Syeikh Syauqi Alam di majalah al-Azhar edisi Oktober/November
tahun 2013 M, pernah menulis juga tentang hal ini. Bagi umat Islam yang
meyakini bahwa membaca Qunut hanya dibolehkan hanya di era pandemi atau pada
saat sebuah wabah berlangsung, seyogyanya untuk tidak membid’ah-bid’ahkan sesama
saudaranya yang membaca Qunut meski tidak dalam era pandemi.
Salah seorang ulama dari mazhab Hanbali, seperti yang dikutip dalam buku
Zadu al-Mu’ad fi Hadyi Khairi al-‘Ibad,
Ibn al-Qayyim al-Jauzi juga menyatakan bahwa dia tidak pernah mengingkari atau
mencela sesama saudara semuslim yang membaca Qunut dalam setiap shalat Subuh
baik saat sebuah wabah atau pandemi berlangsung atau di hari-hari biasa.

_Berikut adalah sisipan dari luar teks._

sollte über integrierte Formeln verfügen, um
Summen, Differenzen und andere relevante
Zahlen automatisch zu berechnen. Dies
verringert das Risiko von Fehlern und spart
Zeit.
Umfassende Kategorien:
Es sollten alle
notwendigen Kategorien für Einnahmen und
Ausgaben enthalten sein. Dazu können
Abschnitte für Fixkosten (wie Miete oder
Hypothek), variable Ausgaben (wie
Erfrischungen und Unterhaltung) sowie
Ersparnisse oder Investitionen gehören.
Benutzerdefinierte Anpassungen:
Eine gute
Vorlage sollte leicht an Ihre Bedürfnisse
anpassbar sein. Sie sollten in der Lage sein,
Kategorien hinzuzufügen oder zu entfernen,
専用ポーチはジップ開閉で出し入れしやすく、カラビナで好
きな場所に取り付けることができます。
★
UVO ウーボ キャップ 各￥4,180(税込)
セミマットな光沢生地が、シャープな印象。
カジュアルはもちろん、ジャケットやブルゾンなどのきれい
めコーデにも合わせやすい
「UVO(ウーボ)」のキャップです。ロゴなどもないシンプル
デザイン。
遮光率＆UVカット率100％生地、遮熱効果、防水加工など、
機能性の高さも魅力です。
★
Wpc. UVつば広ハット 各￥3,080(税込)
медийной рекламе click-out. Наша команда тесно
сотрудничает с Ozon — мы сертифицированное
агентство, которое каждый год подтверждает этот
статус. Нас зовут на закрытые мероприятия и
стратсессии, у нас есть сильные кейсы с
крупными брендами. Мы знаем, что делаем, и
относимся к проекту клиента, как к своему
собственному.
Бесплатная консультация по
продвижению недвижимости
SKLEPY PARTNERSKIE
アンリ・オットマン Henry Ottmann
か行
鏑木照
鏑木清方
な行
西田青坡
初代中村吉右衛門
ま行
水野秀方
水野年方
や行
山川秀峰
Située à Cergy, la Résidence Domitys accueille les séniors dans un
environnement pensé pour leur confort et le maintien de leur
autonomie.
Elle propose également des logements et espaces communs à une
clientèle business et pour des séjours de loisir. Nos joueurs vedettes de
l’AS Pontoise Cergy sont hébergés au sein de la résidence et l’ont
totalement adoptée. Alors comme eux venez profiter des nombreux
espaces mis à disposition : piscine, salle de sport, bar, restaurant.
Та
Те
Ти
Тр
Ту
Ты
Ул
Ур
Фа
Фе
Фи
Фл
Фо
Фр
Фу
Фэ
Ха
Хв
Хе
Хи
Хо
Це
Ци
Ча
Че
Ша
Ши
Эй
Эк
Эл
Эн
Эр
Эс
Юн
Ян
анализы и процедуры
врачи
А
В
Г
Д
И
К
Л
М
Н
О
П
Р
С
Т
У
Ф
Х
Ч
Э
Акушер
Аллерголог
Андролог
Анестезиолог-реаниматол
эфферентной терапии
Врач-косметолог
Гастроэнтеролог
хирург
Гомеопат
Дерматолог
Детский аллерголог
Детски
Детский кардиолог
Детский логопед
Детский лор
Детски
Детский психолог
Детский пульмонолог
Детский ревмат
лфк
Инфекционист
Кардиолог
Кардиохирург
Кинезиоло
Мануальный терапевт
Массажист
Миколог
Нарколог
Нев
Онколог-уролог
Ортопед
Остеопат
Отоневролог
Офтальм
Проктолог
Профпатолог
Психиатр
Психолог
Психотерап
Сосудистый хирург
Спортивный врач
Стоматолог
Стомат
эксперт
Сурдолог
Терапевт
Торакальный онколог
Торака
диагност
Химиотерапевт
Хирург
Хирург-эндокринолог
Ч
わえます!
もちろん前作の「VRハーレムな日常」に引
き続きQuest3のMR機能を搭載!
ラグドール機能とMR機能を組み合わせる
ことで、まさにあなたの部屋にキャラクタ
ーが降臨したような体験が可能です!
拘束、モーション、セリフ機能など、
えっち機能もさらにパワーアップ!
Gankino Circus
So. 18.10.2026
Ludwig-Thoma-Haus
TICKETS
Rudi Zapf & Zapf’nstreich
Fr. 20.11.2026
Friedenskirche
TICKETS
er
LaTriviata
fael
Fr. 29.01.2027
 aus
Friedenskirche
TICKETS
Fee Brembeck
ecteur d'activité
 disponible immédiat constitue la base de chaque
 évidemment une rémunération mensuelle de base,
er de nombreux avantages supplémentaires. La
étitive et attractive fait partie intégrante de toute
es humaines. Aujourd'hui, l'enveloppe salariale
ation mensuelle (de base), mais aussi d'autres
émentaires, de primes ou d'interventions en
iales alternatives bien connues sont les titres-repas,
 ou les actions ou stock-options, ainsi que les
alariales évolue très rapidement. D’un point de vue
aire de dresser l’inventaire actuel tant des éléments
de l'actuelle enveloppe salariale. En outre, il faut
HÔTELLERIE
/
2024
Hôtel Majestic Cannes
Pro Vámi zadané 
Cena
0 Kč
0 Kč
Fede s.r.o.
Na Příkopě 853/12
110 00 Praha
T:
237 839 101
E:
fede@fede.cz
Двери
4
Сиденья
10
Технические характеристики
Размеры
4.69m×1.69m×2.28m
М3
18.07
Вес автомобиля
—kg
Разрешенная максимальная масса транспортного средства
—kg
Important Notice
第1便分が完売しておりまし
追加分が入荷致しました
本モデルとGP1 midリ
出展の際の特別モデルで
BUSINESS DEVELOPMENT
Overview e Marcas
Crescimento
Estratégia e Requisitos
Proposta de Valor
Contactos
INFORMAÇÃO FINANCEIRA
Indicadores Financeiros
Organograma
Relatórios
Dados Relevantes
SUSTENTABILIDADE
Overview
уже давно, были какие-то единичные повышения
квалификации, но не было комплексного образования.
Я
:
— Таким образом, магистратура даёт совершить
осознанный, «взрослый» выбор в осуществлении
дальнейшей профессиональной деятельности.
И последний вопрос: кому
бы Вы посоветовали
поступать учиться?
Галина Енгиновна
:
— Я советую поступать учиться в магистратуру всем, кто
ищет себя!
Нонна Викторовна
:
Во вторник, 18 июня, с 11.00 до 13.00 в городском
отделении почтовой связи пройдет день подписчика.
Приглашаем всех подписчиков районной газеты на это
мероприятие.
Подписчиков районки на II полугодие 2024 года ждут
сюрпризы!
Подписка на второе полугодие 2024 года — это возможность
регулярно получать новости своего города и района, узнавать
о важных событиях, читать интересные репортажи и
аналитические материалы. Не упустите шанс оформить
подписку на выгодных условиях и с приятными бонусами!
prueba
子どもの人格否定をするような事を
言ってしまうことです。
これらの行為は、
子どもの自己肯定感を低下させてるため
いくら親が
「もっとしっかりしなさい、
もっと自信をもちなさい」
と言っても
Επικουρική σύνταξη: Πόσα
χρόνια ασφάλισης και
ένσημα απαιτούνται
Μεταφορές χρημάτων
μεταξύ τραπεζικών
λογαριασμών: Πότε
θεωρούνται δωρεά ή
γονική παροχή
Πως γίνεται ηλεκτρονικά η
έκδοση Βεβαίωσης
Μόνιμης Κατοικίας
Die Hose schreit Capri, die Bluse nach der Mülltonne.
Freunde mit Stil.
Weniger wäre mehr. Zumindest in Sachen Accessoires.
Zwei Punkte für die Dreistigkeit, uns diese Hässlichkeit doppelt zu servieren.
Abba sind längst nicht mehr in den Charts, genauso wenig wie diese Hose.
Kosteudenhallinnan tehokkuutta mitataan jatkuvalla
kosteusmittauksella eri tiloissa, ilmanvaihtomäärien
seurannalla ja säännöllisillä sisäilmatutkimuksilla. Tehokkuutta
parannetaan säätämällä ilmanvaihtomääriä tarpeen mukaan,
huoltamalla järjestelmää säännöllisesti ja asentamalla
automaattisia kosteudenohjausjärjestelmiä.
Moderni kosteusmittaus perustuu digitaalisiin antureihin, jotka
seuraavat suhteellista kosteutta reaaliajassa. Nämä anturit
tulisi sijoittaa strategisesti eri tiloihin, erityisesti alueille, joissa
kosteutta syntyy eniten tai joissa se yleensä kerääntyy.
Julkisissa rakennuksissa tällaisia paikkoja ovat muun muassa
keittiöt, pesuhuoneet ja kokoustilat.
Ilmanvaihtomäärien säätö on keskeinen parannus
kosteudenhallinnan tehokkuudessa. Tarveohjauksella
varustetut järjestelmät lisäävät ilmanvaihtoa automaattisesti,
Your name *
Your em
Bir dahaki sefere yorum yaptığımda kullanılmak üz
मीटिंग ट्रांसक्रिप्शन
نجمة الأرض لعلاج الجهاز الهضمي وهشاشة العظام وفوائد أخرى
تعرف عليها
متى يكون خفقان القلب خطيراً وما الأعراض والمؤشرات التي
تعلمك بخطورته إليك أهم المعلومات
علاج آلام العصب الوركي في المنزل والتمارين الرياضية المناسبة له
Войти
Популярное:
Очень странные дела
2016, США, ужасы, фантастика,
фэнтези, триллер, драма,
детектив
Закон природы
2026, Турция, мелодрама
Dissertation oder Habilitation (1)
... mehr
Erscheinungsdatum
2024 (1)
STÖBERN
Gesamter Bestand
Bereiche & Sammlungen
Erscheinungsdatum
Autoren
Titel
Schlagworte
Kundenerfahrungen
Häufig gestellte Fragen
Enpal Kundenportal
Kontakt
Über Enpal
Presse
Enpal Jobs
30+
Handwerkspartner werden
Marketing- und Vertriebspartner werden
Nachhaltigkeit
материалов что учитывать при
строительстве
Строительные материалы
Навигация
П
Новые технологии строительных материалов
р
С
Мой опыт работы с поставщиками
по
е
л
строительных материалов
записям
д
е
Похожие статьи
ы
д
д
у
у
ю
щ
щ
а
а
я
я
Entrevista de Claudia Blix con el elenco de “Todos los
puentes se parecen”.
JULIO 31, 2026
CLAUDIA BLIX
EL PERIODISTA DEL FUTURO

Pendapat dua syeikh besar di atas sekaligus mengingatkan kita untuk
tidak berkoar-koar berkomentar dan selalu mendahulukan bertanya kepada pakar,
dalam hal apapun. Semisal dalam membaca Qunut dalah shalat lima waktu, karena
objek tersebut termasuk dalam pembahasan Fikih, maka wajib bagi kita untuk
bertanya kepada para ahli Fikih dan mencari tahu segala muasal munculnya suatu
pendapat atau fatwa, baik perseorangan atau dari mazhab.
Allah SWT berfirman,
"فَسْئَلُوْا
أَهْلَ الذِّكْرِ اِنْ كُنْتُمْ لَا تَعْلَمُوْنَ"
“Maka tanyakanlah olehmu kepada orang-orang yang berilmu, jika
kamu tiada mengetahui.”(QS. An-Nahl: 43)
Makna dari ayat tersebut adalah dengan menggunakan pengertian umum, karena dalam hal ini para ulama sepakat menggunakan kaedah
العِبْرَةُ بِعُمُوْمِ اللَّفْظِ لَا بِخُصُوْصِ السَّبَبِ
Ibarat dari firman Allah SWT di atas ditujukan untuk konteks umum karena tidak ada mukhassis (pengkhusus) yang menjelaskan tentang ahlu adz-dzikri di atas, maka sepantasnya untuk tidak elok seorang Muslim berkata, menjawab atau menjelaskan sesuatu yang tidak dia kuasai. Pun tidak elok untuk bertanya kepada yang bukan pakar.
Begitu juga untuk para pengikut seorang ulama atau suatu mazhab untuk
tidak menyalahkan madzhab lain dalam suatu permasalahan, karena seharusnya laa yanqudlu
al-ijtihad bi al-ijtihad, tidaklah suatu ijtihad membatalkan suatu ijtihad
lain dalam permasalahan. Wallahu jalla wa 'alaa a'lam bis shawab.